We will try to predict whether a first name is a typical boy's or girl's name, using machine learning.
This workshop is a bit related to the demo James gave last week. In his demo he made the computer recognize whether he was holding an apple, a banana, or some other fruit. All done with just the click of a couple of buttons!
But a computer can't really see or understand what it sees like we humans do. In the end the thing a computer only really does is compute. It needs numbers! So how does the image of James holding a banana become just numbers a computer can "understand"?
Well, that's quite complicated involving some complex math. So today we start with text rather than images, which is a bit easier and good way to introduce feature extraction. Start simple, right?
So our goals for today are:
Let's make this a bit more interactive. You can follow along and play with the code online, or with your own files.
You can follow along and play with the code here:
https://mybinder.org/v2/gh/jelmervdl/prewired/master?filepath=machine-learning.ipynb
We need some data to play with:
Download these files and put them in a place you can easily access from Python. You will also need matplotlib and sklearn if you want to run the code here. You can run this on the command line:
pip3 install scikit-learn matplotlib
Let's see what we've got here. Machine learning, or any data science, always begins with understanding what you are working with.
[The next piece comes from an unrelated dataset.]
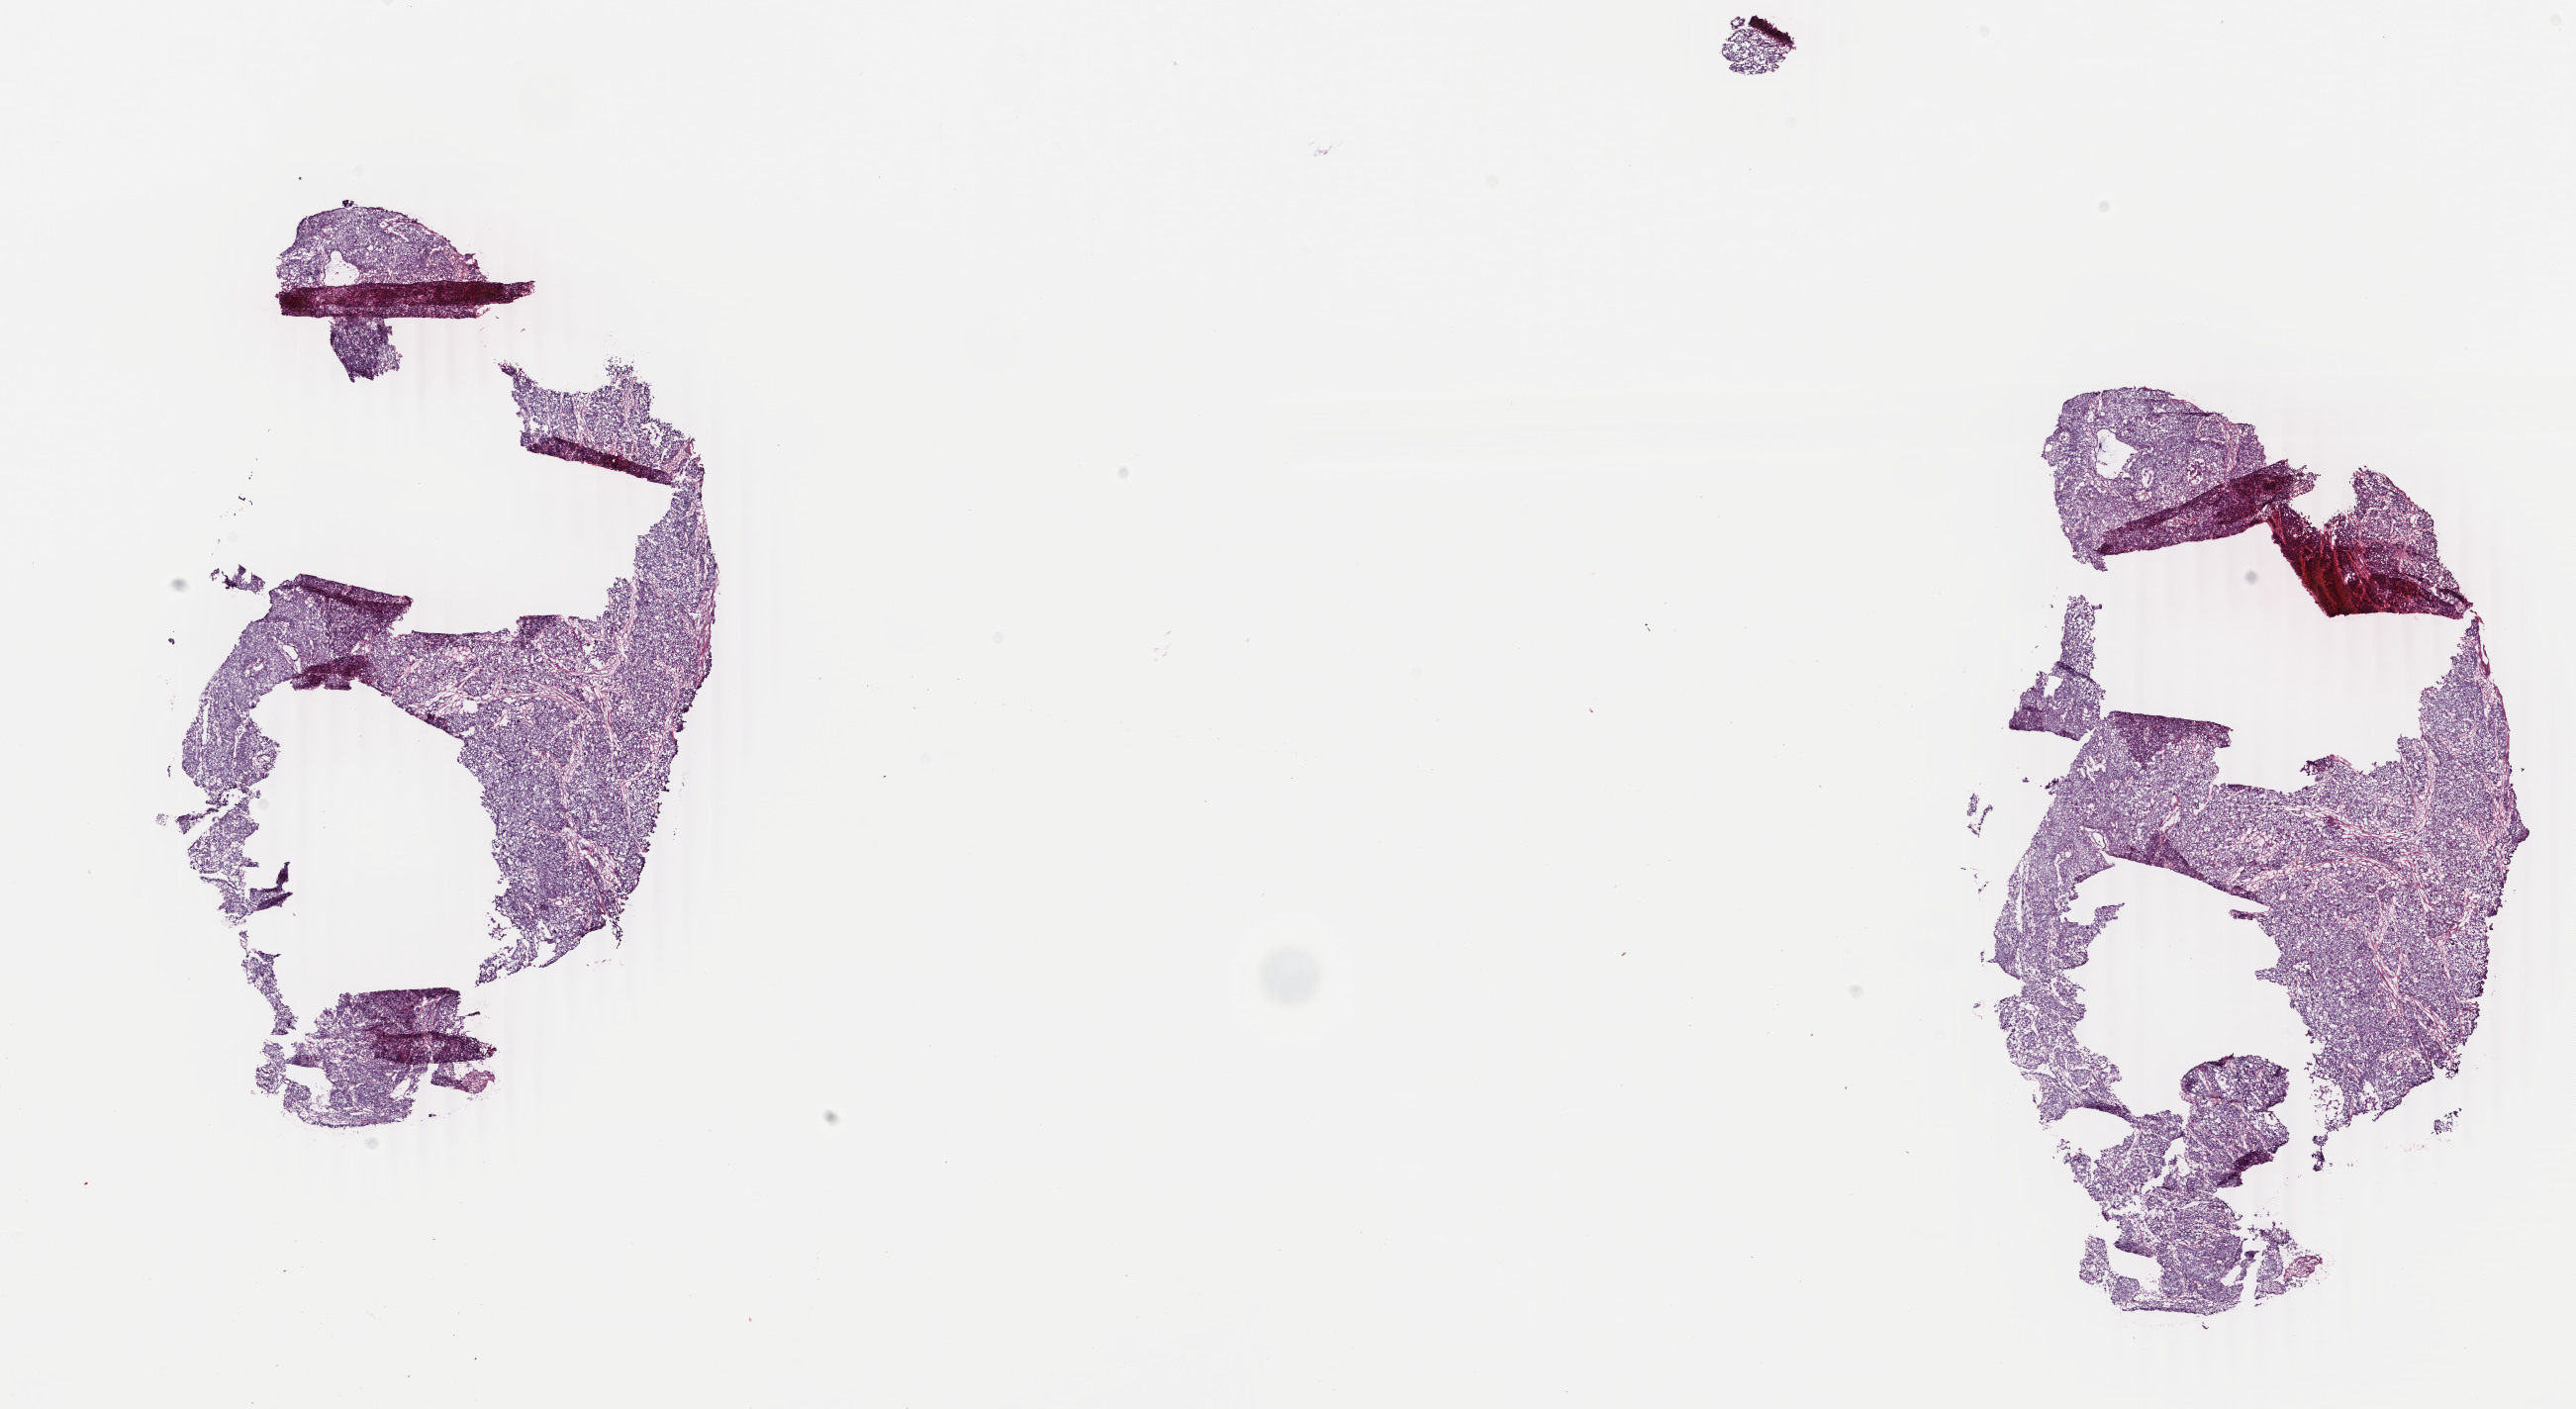
Digitized H&E tissue section (whole slide) — shown as a low-resolution overview of the whole scanned area (about 20.7 x 11.3 mm), frozen section from the top of the tissue portion, primary tumour sample from the cervix. Female, age 28 years at initial diagnosis. Histologic grade: G3 (poorly differentiated). Slide review estimates, as recorded: tumour cells 84%, tumour nuclei 85%, normal cells 0%, stromal cells 15%, necrosis 1%. Infiltration values recorded for this section: lymphocyte infiltration 2%, monocyte infiltration 0%, neutrophil infiltration 0%.
- diagnosis: Squamous cell carcinoma, large cell, nonkeratinizing, NOS (cervix uteri)
- FIGO stage: IB1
Let's read the names into Python. This code will open the file, read each of the names from the file, and remove any spaces or line breaks from the name so we just have the name, nothing more.
with open("male.txt") as file:
male_names = [name.strip() for name in file]
with open("female.txt") as file:
female_names = [name.strip() for name in file]
How many? Many! Let's check how much data we have.
len(male_names), len(female_names)
(2943, 5001)
Apparently many more female names than male names. Interesting…
Let's start by printing some of those names, for example the first ten.
male_names[:10], female_names[:10]
(['Aamir', 'Aaron', 'Abbey', 'Abbie', 'Abbot', 'Abbott', 'Abby', 'Abdel', 'Abdul', 'Abdulkarim'], ['Abagael', 'Abagail', 'Abbe', 'Abbey', 'Abbi', 'Abbie', 'Abby', 'Abigael', 'Abigail', 'Abigale'])
The names are sorted alphabetically. To make things a bit more interesting, shuffle them around but don't mix them.
import random
random.shuffle(male_names)
random.shuffle(female_names)
male_names[:10], female_names[:10]
(['Ravi', 'Chrisy', 'Jackie', 'Harrison', 'Talbot', 'Kermit', 'Munmro', 'Avery', 'Merry', 'Reinhold'], ['Carlita', 'Erna', 'Sherill', 'Oprah', 'Katee', 'Muire', 'Minta', 'Jewelle', 'Cherish', 'Annice'])
How many names are given to both boys and girls?
both = [name for name in male_names if name in female_names]
len(both)
365
Okay, that should give us an idea of what we are working.
Back to our goal: make the computer understand names, or really, how to turn any name into a number.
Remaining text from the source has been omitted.